Nexialista: Falta de conteúdo próprio (visão ou técnica)
- Atua como elo entre outros, mas não é fonte primária nem de visão estratégica nem de profundidade técnica.
- Se estiver sozinho com outros nexialistas, o diálogo flui, mas sem direção clara nem base sólida.
- Pode ser visto como “político demais” se não houver entregas palpáveis.
- Depende da qualidade dos outros dois perfis para brilhar.
6. Como reconhecer cada perfil
Generalistas:
- Reconhecidos pela curiosidade intelectual e pelas perguntas amplas.
- Buscam entender o impacto de decisões em múltiplas áreas.
Especialistas:
- Reconhecidos pelo domínio técnico sólido e precisão nas análises.
- São referência em temas críticos do negócio.
Nexialistas:
- Reconhecidos pela habilidade de traduzir, integrar e liderar em ambientes complexos.
- Conseguem harmonizar visões distintas em estratégias únicas.

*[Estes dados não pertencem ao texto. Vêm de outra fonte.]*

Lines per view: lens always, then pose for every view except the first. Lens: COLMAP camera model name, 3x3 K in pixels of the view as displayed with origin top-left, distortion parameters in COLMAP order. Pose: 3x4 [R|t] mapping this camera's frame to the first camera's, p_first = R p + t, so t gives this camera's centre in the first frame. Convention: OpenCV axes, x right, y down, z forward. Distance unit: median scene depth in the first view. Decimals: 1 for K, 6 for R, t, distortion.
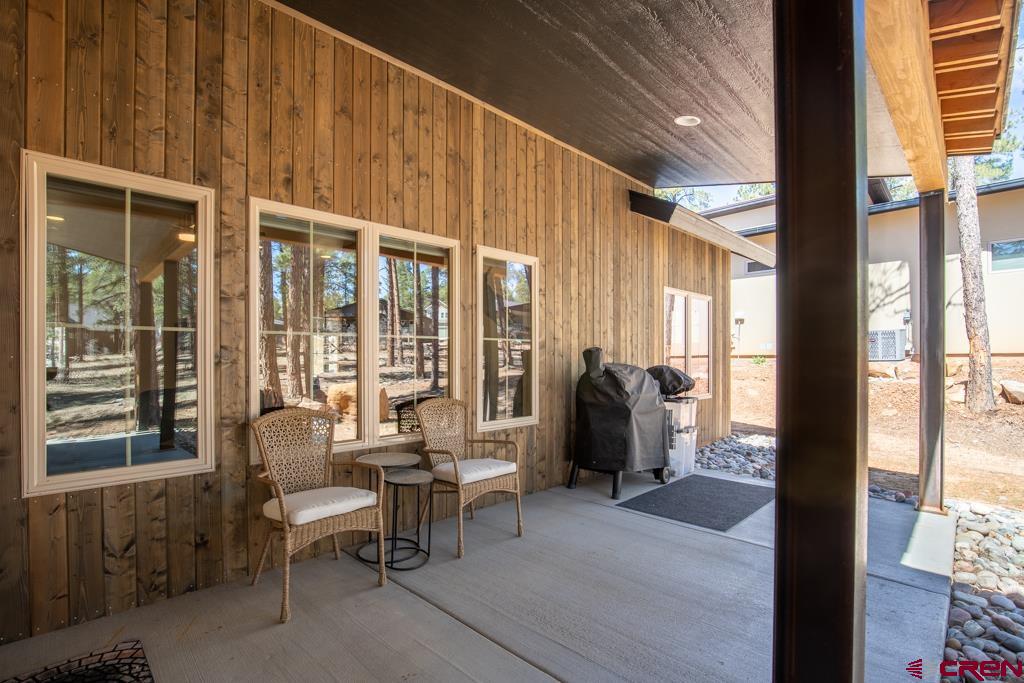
lens RADIAL K [[483.9, 0, 499.7], [0, 483.9, 362.9], [0, 0, 1]] dist [-0.027111, 0.005267]
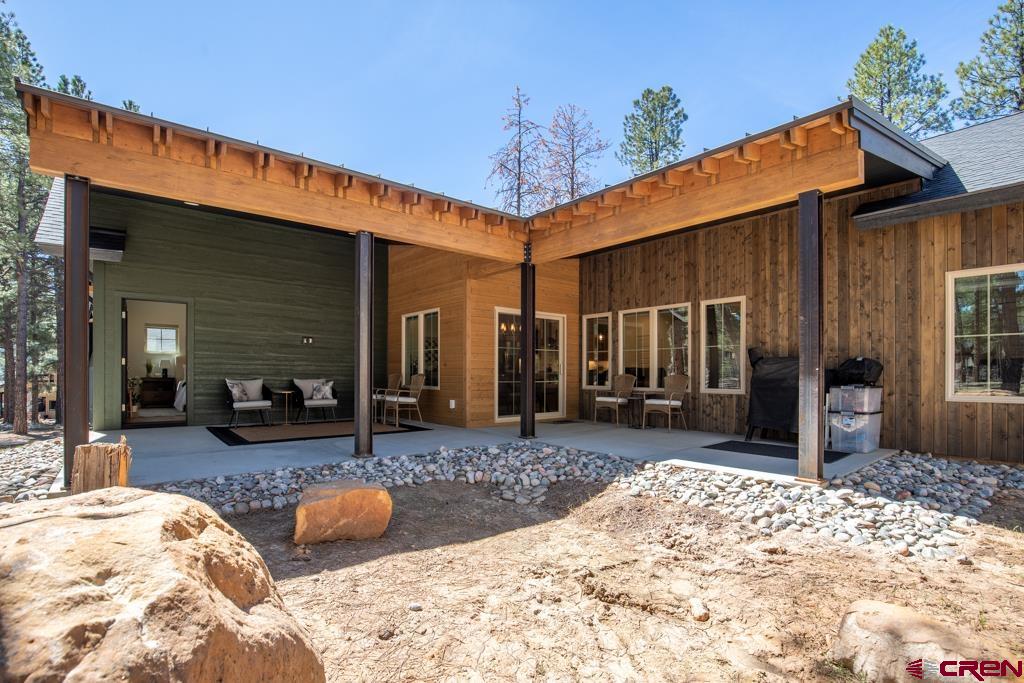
lens RADIAL K [[508.3, 0, 507.5], [0, 508.3, 377.2], [0, 0, 1]] dist [-0.031489, 0.004177]
pose [[-0.118197, 0.012456, -0.992912, 3.436300], [-0.009375, 0.999863, 0.013659, 0.089127], [0.992946, 0.010923, -0.118064, 0.701980]]
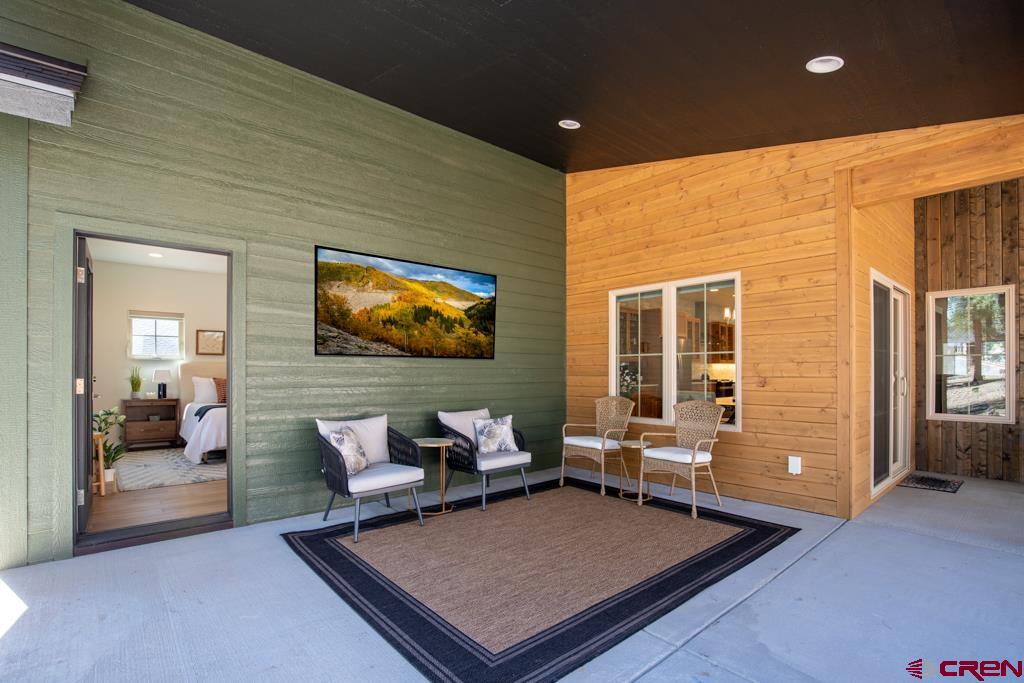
lens RADIAL K [[483.9, 0, 506.7], [0, 483.9, 368.4], [0, 0, 1]] dist [-0.027111, 0.005267]
pose [[-0.067179, 0.003366, -0.997735, 1.588677], [-0.003359, 0.999988, 0.003600, -0.009386], [0.997735, 0.003593, -0.067167, -1.037637]]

Importante: não existe o “superconselheiro”, o perfeito: cada ser humano tende naturalmente a desenvolver uma dessas competências como predominante.
O que importa é construir conselhos equilibrados — e desenvolver continuamente a integração entre os talentos.
7. Conselhos são como organismos vivos e não museus de currículos
A excelência de um conselho não está na soma dos títulos individuais. Está na capacidade real de construção integrada.
Governança moderna é inteligência coletiva. É diversidade de olhares, profundidade técnica e capacidade de articulação estratégica.
Formar conselhos com generalistas, especialistas e nexialistas é escolher conscientemente o caminho da resiliência, da inovação e da construção de valor sustentável.
Grandes organizações não se constroem apenas com o saber de cada um. Constroem-se com o saber de todos — integrado.
E mais: conselhos não precisam de super-heróis — precisam de pessoas dispostas a expandir suas próprias bordas.
Ser generalista não impede que se desenvolva profundidade técnica. Ser especialista não exclui a escuta integradora.
O futuro da governança está em conselheiros que compreendem seu papel e buscam evoluir continuamente para além dele.